Decades of research on branch prediction results in complex prediction algorithms and large look up tables,  leading to a multi-cycle prediction latency, adversely impacting performance. Ahead prediction is a proposed solution to the predictor latency problem, but drastically increases prediction energy as exponentially more entries are read out for each branch skipped, making building such a predictor impractical. In this talk, I will show that only a few missing history patterns are observed in the program's runtime. Using this insight, we present a new approach for building ahead predictors that does not require reading exponentially more entries for large ahead distances. Our ahead predictor provides a 4.4\% performance improvement while increasing power by only 1.5x, as opposed to prior designs that incur a 14.6x energy overhead.
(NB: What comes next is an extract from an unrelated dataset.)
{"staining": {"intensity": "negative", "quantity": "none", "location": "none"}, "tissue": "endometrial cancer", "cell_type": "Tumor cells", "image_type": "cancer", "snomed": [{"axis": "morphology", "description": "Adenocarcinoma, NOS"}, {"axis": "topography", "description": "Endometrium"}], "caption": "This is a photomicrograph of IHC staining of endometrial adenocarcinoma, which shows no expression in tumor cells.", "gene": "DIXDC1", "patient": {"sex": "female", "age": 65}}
By hiding the predictor latency from the rest of the pipeline, our work allows for larger and more complex predictors and better pipelining width scaling. In addition, our work implies that the direction of an easy-to-predict branch does not need to be pushed to the history, presenting opportunities for future branch predictor design.

Bio: Chester is a 7th year PhD student studying CPU microarchitecture under Professor Yale Patt. His research focuses on the CPU frontend, specifically branch prediction, balancing predictor accuracy, latency and throughput. Before Joining UT Austin, he obained his bachelor degree in Computer Engineering from Rose-Hulman Institute of Technology.